Толстой любил цыганское пение и много раз по-разному описывал его. Он жил в промежутках между вдохновеньем в голосе ветра цыганской песни. Для него это была и степь, и отказ от всего привычного, от всего найденного, переход через потери к широкому, свободному; он по десять раз записывал одну и ту же песню, и один и вместе с Рудольфом, и удивлялся искусству и разнообразию цыганских напевов.
Он любил, когда цыгане пели старинные, хорошие русские песни. В этом у Толстого был одинаковый вкус со своими братьями и с приятелями, но он сразу же попытался понять, что такое музыка, расчленив, какова она в сознании музыканта и в сознании слушателя.
Начинается анализ, что такое музыка «на бумаге, на инструменте, и для нашего уха». Со своей всегдашней обстоятельностью, исследуя «отношение звуков в отношении силы», Толстой создает тут же схему изучения музыки; схема выполнена графически, она напоминает графическое изображение большого, разветвленного промышленного предприятия с рядом подсобных заводов.
Странно думать, что рядом с этой работой теоретика и схематизатора шло веселье и цыгане пели в двухсветном, плохо меблированном зале большого дома Ясной Поляны.
Цыганское пение затягивалось до утра, пока не светлели окна, ничем не завешенные.
Цыганка – о ней вспоминал Толстой в станице Старогладковской – говорила ему неверные, влюбленные слова.
Толстой вспоминает о них, переживая тоску перед вдохновеньем.
Его первый литературный замысел – «Повесть из цыганского быта». О цыганском пении он напишет вдохновенные слова пятьдесят лет спустя, в пьесе «Живой труп».

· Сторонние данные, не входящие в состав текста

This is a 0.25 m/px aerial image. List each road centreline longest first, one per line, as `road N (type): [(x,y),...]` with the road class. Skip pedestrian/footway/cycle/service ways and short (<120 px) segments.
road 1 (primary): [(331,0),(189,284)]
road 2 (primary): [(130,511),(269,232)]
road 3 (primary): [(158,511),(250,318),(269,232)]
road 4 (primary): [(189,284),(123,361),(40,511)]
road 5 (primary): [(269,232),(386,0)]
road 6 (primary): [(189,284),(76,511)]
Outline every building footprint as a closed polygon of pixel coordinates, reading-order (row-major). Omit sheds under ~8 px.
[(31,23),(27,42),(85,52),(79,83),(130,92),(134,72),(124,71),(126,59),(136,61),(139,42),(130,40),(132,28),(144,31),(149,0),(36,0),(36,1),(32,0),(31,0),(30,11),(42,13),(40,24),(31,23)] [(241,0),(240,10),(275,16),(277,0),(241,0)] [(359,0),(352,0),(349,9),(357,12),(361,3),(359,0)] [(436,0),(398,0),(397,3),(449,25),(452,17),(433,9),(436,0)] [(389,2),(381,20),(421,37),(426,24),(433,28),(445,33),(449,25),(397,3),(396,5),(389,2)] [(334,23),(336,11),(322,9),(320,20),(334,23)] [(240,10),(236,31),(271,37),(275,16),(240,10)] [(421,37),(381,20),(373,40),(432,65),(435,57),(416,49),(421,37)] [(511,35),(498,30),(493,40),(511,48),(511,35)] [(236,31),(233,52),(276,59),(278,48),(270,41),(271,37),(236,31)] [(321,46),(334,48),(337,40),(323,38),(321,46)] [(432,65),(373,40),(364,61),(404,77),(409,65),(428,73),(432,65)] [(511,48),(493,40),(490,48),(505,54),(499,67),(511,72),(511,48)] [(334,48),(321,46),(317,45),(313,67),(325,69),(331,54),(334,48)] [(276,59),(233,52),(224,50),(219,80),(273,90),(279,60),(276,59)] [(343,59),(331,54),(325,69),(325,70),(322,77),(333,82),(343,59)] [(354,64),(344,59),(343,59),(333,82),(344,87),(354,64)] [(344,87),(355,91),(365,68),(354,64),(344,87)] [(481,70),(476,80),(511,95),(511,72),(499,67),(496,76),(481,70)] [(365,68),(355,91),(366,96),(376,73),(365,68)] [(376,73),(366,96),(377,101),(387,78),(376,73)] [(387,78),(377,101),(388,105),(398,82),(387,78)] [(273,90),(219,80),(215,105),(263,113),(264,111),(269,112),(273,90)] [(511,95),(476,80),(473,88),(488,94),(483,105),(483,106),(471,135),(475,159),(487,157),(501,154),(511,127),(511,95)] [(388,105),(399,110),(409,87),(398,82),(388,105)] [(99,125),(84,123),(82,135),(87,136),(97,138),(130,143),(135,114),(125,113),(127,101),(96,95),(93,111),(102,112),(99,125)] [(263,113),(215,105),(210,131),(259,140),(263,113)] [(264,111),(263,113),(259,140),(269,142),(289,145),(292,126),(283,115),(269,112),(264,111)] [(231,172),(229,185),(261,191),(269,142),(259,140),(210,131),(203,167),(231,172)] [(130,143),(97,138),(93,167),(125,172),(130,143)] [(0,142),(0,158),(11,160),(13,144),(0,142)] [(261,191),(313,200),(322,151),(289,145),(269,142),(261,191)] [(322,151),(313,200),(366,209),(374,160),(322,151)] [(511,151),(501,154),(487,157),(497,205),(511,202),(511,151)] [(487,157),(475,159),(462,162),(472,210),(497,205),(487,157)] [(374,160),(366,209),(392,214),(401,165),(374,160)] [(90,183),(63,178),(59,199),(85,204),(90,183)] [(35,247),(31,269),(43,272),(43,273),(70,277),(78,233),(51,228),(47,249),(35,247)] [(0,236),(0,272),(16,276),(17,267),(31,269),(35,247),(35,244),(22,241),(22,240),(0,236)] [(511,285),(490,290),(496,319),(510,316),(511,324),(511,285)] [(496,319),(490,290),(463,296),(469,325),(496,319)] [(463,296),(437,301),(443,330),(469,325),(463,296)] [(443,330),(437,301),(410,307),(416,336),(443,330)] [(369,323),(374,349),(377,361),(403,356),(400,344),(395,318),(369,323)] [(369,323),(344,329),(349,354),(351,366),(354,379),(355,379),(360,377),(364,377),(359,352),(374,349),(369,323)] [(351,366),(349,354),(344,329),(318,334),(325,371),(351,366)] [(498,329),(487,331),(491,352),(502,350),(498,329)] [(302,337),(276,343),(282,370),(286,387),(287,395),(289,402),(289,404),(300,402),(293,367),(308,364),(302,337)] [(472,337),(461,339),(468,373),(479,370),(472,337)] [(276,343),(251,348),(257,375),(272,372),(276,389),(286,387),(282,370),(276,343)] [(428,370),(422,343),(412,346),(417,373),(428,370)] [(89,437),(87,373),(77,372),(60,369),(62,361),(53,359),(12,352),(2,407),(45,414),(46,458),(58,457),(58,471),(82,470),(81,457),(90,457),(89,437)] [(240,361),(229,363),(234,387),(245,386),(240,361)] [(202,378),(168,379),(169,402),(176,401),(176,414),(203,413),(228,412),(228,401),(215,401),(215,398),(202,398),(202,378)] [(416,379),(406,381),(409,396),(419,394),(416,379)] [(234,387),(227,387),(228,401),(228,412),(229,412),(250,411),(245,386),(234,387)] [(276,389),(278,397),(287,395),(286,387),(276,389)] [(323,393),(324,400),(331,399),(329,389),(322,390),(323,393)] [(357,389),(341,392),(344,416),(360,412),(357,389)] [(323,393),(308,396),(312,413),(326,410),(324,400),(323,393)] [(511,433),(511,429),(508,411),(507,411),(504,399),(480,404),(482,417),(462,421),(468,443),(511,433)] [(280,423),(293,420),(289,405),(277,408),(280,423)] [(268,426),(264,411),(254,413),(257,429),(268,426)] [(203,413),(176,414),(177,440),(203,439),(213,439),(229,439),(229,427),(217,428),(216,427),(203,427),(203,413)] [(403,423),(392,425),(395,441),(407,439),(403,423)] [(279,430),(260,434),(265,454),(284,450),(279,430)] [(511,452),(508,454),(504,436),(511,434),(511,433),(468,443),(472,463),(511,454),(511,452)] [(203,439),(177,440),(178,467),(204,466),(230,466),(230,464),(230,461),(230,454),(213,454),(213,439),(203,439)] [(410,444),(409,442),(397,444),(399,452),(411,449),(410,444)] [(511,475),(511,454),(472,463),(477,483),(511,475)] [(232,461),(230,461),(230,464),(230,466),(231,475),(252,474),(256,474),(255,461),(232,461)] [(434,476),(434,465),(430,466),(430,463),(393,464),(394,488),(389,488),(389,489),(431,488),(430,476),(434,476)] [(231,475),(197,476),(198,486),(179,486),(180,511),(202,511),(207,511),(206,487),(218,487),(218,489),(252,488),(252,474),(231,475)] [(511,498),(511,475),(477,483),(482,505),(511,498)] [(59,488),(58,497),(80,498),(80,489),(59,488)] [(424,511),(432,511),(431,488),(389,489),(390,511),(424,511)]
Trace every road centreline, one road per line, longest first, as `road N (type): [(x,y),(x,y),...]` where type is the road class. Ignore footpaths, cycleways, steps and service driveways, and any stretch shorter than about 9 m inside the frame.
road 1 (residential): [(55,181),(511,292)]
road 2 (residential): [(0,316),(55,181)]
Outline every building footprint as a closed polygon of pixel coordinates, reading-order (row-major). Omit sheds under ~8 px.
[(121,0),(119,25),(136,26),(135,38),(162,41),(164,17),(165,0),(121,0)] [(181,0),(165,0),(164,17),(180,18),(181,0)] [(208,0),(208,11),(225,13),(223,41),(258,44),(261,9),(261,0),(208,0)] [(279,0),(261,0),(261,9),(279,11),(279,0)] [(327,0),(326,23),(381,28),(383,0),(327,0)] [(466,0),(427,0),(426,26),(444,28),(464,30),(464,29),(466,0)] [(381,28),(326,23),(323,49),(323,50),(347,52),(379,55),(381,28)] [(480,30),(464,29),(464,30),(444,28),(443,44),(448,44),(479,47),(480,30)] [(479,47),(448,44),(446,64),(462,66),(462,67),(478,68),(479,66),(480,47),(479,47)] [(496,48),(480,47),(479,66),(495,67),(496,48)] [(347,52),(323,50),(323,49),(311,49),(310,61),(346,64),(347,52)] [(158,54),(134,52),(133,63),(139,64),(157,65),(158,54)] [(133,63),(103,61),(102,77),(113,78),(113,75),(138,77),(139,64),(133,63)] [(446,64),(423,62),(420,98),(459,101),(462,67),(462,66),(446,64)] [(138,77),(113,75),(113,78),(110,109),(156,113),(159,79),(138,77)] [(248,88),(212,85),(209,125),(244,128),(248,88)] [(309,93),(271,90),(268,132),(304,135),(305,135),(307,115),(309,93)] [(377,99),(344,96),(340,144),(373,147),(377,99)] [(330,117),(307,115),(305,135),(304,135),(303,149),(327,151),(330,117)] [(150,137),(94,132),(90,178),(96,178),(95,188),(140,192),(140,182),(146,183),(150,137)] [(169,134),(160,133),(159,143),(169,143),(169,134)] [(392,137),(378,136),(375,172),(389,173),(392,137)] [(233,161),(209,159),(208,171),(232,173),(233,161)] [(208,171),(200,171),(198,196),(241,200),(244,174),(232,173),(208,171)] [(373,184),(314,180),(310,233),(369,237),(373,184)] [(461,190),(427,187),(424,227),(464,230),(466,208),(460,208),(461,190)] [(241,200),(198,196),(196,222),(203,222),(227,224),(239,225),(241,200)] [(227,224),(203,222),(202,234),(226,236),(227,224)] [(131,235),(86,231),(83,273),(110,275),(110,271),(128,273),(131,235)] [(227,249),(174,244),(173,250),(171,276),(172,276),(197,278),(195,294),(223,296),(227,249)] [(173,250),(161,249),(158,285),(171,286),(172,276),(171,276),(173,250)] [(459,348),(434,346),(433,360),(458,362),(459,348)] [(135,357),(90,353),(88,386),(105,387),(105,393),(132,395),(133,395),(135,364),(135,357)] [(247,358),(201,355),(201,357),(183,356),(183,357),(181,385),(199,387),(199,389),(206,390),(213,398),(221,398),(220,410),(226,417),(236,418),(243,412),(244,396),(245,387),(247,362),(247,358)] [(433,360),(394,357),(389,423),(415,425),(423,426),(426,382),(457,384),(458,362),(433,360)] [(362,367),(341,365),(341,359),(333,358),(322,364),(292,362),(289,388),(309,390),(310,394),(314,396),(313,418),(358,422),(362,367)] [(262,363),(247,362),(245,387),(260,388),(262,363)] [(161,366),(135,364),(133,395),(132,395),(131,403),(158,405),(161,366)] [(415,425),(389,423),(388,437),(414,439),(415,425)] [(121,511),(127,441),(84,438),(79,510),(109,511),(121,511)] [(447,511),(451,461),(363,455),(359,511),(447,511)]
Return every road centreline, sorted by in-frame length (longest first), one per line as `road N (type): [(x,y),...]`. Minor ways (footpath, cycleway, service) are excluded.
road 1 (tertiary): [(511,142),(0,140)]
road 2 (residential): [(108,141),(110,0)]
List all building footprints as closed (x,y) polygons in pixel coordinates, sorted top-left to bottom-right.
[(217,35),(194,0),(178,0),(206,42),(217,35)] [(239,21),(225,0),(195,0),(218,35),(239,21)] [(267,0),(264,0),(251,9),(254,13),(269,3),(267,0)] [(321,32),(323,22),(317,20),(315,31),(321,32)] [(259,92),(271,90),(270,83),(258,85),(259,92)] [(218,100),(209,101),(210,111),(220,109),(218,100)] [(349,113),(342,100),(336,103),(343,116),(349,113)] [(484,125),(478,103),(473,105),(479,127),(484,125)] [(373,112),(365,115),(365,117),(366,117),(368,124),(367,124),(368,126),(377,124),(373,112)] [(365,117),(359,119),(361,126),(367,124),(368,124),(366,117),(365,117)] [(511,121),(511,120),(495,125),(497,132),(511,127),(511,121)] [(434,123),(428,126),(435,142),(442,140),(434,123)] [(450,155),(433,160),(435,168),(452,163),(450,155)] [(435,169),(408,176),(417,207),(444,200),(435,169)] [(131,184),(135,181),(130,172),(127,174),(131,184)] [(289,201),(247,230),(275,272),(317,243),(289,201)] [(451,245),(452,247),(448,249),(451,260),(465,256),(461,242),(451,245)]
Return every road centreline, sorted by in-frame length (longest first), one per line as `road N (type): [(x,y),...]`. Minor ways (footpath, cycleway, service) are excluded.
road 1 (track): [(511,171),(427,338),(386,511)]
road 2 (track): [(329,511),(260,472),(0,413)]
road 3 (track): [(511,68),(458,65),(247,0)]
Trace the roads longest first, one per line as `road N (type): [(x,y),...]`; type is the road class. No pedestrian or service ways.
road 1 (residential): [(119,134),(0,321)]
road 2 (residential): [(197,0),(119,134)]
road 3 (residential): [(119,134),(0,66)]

Когда жизнь не сразу тебя подымает, рождается тоска о несвершенном.
Сверстники Толстого лечили тоску цыганским пением и картами. Их веселье было невесело. Толстой мучался, смотря на веселье умного, любимого брата Николеньки.
Карты приходили, уходили, приходили в разных комбинациях, они как будто заменяли судьбу и даже давали судьбу: надежду на выигрыш. Карты становились между человеком и беспощадным временем и защищали от времени.
Толстой в Ясной Поляне, и на Кавказе, и в Севастополе, и в Петербурге, и за границей много играл.
Что ж, тетка его, Ергольская, раскладывала пасьянс – это тоже было утешением для человека незавершенной и неудавшейся судьбы.
Толстому забываться было трудно, потому что жил он и был несчастлив в деревне, которую очень хорошо знал.
Умолкают цыганские песни. На старых бостонных столах с инкрустациями, с углублениями для фишек лежат карты. Свечи погашены.